[TEXT]

There is something ‘hard’ about beauty. It is difficult to resist. And so, in a word, has it all been. It is difficult to resist the prospect of living in this area, difficult to resist the prospect of that cosy two-bedroom apartment high in the loft of a former Victorian holiday guesthouse with bay windows overlooking the sea. As I stood on the Aberystwyth town pier I watched a vast congress of migratory birds swirling about in the twilit sky. There were like a swarm of black bees: contracting, expanding and bending into the most incredible shapes imaginable. At one point the cluster of house martins split off into two scintillating black blobs that flattened into hemispheres and turned about each other in perfect disc-shaped formations like two rings spinning about on an invisible axis that only they could see.  Behind them the lights of the Aberystywth  pier arcade winked at me. The horizon line stained pastel blue into pink. It was sundown.

It is also the existence of the nearby Barmouth sea estuary that has turned this area into a famous beauty spot. The estuary – a mighty sea-limb creeping inland – is so glorious a natural landmark that it has inspired the imagination of great writers like Sebald, who normally tread in far different climes. Since that momentous spring cycling trip last year I felt an urge, almost incomparable to what I felt anywhere else, to rest here. It was more than tranquillity that drew me to the environs of Barmouth Bay or the North Sea Estuary, so wild and troublesome to locals. It could have been the lure of distant mountains or the words of that kind English camper we met by Snowdon, speaking of the nearby Mt Cader Idris as one of the last real wildernesses left in the UK, but I think it was the beauty of the estuary itself – so savage and undefinable, yet so serene and peaceful. There were moments cycling beside it that I felt I wanted to spend all the years of my life  living beside it. Never in my life before – except perhaps in one part of the Annapurnas, have I seen nature express itself so harmoniously, formally, so well in each part. It was the vastness and profundity of nature I experienced there that struck me – that took my breath away.

Now it is dark and the apparitions of that late afternoon are shielded from my sight – rebuffed by the strange reflection of train windows.

I can only see myself.

A number of huge decisions rest on me now – their implications are so numerous and impossible to guess at that I feel that I am looking out to sea. I am a bubble, light as air, exhilarated, scared.

[/TEXT]

__TO DO__
1: Could you reproduce the stretch of the essay from "Now it is dark" through "only see myself."?
2: Will you rewrite the listing from its start through the line containing "21: (15, 183)", replacing "zero-indexed" with "0-indexed" and changing nothing else? Give only those lines, and leave out the picture markers.
The essay and the listing are unrelated to each other.

[THE INPUT]

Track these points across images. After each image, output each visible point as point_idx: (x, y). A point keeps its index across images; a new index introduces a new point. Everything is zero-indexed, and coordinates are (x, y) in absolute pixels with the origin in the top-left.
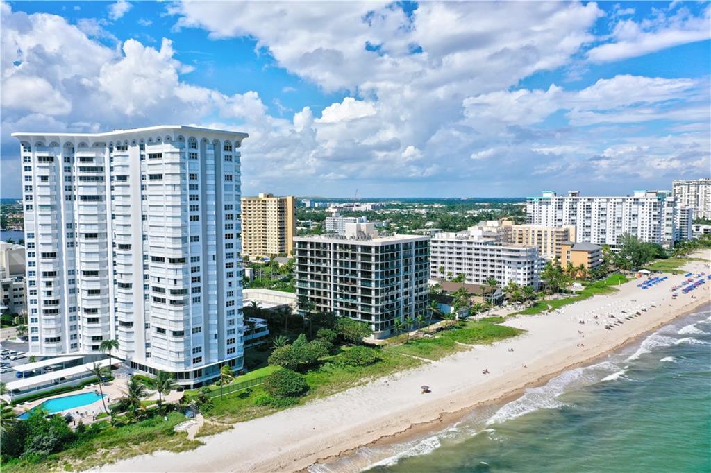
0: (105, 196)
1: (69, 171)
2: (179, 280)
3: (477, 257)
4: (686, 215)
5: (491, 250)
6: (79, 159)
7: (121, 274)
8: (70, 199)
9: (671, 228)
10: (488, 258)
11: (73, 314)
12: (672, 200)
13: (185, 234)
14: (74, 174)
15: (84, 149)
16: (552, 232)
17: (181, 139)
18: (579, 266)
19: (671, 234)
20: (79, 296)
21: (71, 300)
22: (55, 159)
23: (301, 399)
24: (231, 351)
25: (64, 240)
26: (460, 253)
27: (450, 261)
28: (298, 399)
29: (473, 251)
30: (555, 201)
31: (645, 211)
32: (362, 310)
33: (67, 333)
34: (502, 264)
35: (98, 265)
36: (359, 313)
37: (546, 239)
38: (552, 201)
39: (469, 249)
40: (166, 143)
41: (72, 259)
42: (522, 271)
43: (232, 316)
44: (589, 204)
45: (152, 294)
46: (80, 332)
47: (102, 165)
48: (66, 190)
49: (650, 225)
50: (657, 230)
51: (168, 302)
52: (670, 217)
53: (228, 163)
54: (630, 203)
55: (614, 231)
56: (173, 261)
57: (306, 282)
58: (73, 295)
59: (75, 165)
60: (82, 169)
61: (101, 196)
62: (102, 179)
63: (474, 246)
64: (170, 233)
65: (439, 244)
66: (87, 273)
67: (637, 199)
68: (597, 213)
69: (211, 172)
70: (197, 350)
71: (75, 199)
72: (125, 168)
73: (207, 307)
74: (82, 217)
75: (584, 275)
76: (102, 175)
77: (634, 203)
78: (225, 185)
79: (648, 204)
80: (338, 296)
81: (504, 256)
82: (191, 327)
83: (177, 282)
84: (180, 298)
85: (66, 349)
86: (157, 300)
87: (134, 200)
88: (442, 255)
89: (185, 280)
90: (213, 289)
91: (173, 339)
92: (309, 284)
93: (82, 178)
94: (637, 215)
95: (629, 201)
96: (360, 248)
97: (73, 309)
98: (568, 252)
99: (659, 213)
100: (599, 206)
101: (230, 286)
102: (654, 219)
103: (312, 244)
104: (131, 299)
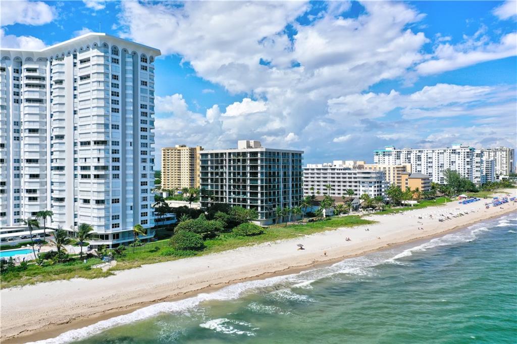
0: (46, 100)
1: (18, 80)
2: (102, 158)
3: (339, 180)
4: (490, 164)
5: (349, 174)
6: (26, 70)
7: (56, 159)
8: (17, 102)
9: (479, 173)
10: (347, 180)
11: (17, 195)
12: (480, 152)
13: (107, 122)
14: (22, 82)
15: (29, 62)
16: (394, 168)
17: (105, 45)
18: (415, 190)
19: (479, 178)
20: (22, 180)
21: (15, 183)
22: (6, 69)
23: (200, 253)
24: (144, 222)
25: (12, 134)
26: (326, 178)
27: (318, 184)
28: (197, 252)
29: (336, 176)
30: (394, 153)
31: (460, 158)
32: (251, 203)
33: (12, 210)
34: (358, 184)
35: (38, 154)
36: (248, 205)
37: (389, 174)
38: (392, 153)
39: (332, 174)
40: (93, 49)
41: (18, 150)
42: (372, 189)
43: (145, 193)
44: (419, 154)
45: (79, 172)
46: (22, 209)
47: (44, 75)
48: (14, 95)
49: (464, 169)
50: (470, 172)
51: (92, 177)
52: (479, 165)
53: (144, 71)
54: (450, 153)
55: (438, 173)
56: (97, 143)
57: (208, 185)
58: (17, 179)
59: (22, 75)
60: (28, 78)
61: (43, 100)
62: (44, 86)
63: (336, 171)
64: (96, 120)
65: (310, 171)
66: (29, 161)
67: (455, 150)
68: (426, 161)
69: (130, 76)
70: (115, 217)
71: (22, 102)
72: (62, 74)
73: (125, 184)
74: (27, 116)
75: (419, 196)
76: (44, 83)
77: (452, 153)
78: (141, 88)
79: (463, 153)
80: (232, 193)
81: (359, 177)
82: (111, 198)
83: (100, 160)
84: (102, 172)
85: (10, 223)
86: (84, 176)
87: (68, 100)
88: (312, 179)
89: (106, 158)
90: (130, 170)
91: (96, 206)
92: (209, 186)
93: (27, 85)
94: (455, 162)
95: (449, 151)
96: (249, 155)
97: (17, 191)
98: (407, 180)
99: (471, 159)
100: (427, 156)
101: (144, 169)
102: (468, 164)
103: (212, 154)
104: (64, 179)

[/THE INPUT]

__ANSWERS IN ORDER__
1:
Now it is dark and the apparitions of that late afternoon are shielded from my sight – rebuffed by the strange reflection of train windows.

I can only see myself.

2:
Track these points across images. After each image, output each visible point as point_idx: (x, y). A point keeps its index across images; a new index introduces a new point. Everything is 0-indexed, and coordinates are (x, y) in absolute pixels with the origin in the top-left.
0: (105, 196)
1: (69, 171)
2: (179, 280)
3: (477, 257)
4: (686, 215)
5: (491, 250)
6: (79, 159)
7: (121, 274)
8: (70, 199)
9: (671, 228)
10: (488, 258)
11: (73, 314)
12: (672, 200)
13: (185, 234)
14: (74, 174)
15: (84, 149)
16: (552, 232)
17: (181, 139)
18: (579, 266)
19: (671, 234)
20: (79, 296)
21: (71, 300)
22: (55, 159)
23: (301, 399)
24: (231, 351)
25: (64, 240)
26: (460, 253)
27: (450, 261)
28: (298, 399)
29: (473, 251)
30: (555, 201)
31: (645, 211)
32: (362, 310)
33: (67, 333)
34: (502, 264)
35: (98, 265)
36: (359, 313)
37: (546, 239)
38: (552, 201)
39: (469, 249)
40: (166, 143)
41: (72, 259)
42: (522, 271)
43: (232, 316)
44: (589, 204)
45: (152, 294)
46: (80, 332)
47: (102, 165)
48: (66, 190)
49: (650, 225)
50: (657, 230)
51: (168, 302)
52: (670, 217)
53: (228, 163)
54: (630, 203)
55: (614, 231)
56: (173, 261)
57: (306, 282)
58: (73, 295)
59: (75, 165)
60: (82, 169)
61: (101, 196)
62: (102, 179)
63: (474, 246)
64: (170, 233)
65: (439, 244)
66: (87, 273)
67: (637, 199)
68: (597, 213)
69: (211, 172)
70: (197, 350)
71: (75, 199)
72: (125, 168)
73: (207, 307)
74: (82, 217)
75: (584, 275)
76: (102, 175)
77: (634, 203)
78: (225, 185)
79: (648, 204)
80: (338, 296)
81: (504, 256)
82: (191, 327)
83: (177, 282)
84: (180, 298)
85: (66, 349)
86: (157, 300)
87: (134, 200)
88: (442, 255)
89: (185, 280)
90: (213, 289)
91: (173, 339)
92: (309, 284)
93: (82, 178)
94: (637, 215)
95: (629, 201)
96: (360, 248)
97: (73, 309)
98: (568, 252)
99: (659, 213)
100: (599, 206)
101: (230, 286)
102: (654, 219)
103: (312, 244)
104: (131, 299)
0: (46, 100)
1: (18, 80)
2: (102, 158)
3: (339, 180)
4: (490, 164)
5: (349, 174)
6: (26, 70)
7: (56, 159)
8: (17, 102)
9: (479, 173)
10: (347, 180)
11: (17, 195)
12: (480, 152)
13: (107, 122)
14: (22, 82)
15: (29, 62)
16: (394, 168)
17: (105, 45)
18: (415, 190)
19: (479, 178)
20: (22, 180)
21: (15, 183)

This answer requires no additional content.